A recent report by Kaiser Family Foundation says Kentucky has one of the most successful implementations of the Affordable Care Act in the U.S.
The report cites the “single, integrated eligibility system [Kentucky] built for Kynect and Medicaid” as one of the most pivotal components to its success.
The foundation also concludes that the state’s leadership and collaboration, outreach and marketing efforts, and diverse network of enrollment assistance were also contributing factors to its success.
In a statement from Saving KY Healthcare, former Gov. Steve Beshear — a principal with the nonprofit — said Kynect and Medicaid expansion had a big impact.
“The successful rollout was largely due to thorough coordination by officials throughout the state, and a comprehensive effort to ensure that all aspects of Kynect and the expansion were ready to launch on day one,” he said.
Kentucky’s uninsured rate has experienced one of the sharpest declines in the country. In 2013, the uninsured rate was 16 percent in the state; in 2014 it was 8 percent, according to KFF.

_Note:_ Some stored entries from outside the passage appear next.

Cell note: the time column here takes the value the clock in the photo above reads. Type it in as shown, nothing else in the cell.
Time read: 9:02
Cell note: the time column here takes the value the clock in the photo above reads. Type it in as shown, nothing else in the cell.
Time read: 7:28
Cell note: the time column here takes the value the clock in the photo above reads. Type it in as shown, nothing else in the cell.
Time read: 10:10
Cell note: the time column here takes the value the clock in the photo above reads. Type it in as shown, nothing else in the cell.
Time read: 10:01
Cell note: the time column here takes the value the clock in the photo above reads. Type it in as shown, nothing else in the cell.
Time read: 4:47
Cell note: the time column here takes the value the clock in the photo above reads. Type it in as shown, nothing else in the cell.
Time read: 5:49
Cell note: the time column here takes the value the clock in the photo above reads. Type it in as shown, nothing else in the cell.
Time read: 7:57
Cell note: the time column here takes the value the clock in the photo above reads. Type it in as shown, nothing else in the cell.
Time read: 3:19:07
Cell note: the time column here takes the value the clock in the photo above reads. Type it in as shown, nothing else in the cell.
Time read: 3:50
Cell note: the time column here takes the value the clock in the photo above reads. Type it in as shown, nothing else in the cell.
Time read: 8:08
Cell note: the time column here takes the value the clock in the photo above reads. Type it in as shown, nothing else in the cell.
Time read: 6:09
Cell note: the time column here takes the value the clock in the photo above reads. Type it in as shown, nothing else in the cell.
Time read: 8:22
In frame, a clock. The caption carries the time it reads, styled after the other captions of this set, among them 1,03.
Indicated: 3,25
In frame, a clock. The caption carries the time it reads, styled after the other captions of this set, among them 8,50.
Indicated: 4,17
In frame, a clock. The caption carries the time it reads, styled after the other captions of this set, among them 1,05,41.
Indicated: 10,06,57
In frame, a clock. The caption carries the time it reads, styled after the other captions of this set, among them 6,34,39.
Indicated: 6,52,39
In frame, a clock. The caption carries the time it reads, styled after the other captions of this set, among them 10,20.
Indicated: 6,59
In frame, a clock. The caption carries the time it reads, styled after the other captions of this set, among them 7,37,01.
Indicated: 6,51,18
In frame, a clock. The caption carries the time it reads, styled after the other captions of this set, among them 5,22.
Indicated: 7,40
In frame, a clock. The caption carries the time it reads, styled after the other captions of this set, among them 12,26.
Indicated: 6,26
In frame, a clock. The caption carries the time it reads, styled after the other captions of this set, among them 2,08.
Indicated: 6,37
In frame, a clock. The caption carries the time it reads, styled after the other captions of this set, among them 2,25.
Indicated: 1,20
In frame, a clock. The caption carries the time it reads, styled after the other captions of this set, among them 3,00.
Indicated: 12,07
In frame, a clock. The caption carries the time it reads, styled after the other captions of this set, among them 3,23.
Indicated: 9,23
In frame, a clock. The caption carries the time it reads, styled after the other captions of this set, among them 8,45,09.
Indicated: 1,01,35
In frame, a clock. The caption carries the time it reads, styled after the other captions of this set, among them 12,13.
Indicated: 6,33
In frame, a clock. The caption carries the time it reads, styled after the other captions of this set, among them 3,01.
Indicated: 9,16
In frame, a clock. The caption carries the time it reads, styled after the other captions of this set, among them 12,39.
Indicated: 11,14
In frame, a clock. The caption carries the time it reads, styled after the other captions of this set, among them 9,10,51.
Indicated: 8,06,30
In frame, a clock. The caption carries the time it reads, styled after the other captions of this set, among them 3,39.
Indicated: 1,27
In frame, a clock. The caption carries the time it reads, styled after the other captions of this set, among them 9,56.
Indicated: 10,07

Enrollment in Medicaid grew by 94 percent between July 2013 and December 2015, according to the foundation. And about 94,000 people are enrolled in a qualified health plan through Kynect, according to the report.
The foundation’s analysis also examined the ACA implementation’s economic impact on the state. It found a net positive fiscal impact from Medicaid expansion of $919.1 million from 2014 to 2021 compared with what the state would have spent had it not expanded the service.
The state’s health care system and overall economy gained $1.16 billion due to new federal payments to health care providers for Medicaid expansion enrollees in 2014, according to the analysis.
The foundation also looked at the future of ACA in Kentucky under Gov. Matt Bevin.
WFPL previously reported that Bevin plans to dismantle Kynect and transfer users to the federally run healthcare.gov exchange. He also has plans to apply for 1115 and 1332 waivers to customize the state’s Medicaid expansion program.
Jessica Ditto, spokeswoman for Bevin, said in an email that Kentucky’s current health care system is unsustainable. She said the state is spending nearly $4 billion on Medicaid this biennium, and that is expected to grow by $380 billion in the current budget.
“We are working to transform our health care system into one that is sustainable, encourages personal responsibility and provides quality affordable health services for Kentuckians,” she said.
In February, Bevin’s administration launched Benefind, a new website for Kentuckians to enroll in Medicaid, Children’s Health Insurance Program, Supplemental Nutritional Assistance Program and Temporary Assistance for Needy Families. But there have been numerous problems with the rollout of Benefind.
The analysis from Kaiser said timely and effective data transfers between Benefind and healthcare.gov would be key for providing a seamless enrollment experience and preventing delays in eligibility determinations and gaps in coverage.
The report also says these changes could affect whether insurers participate in the market.
Ditto said the administration’s focus is on growing jobs and the economic opportunity so that more people enroll in private insurance.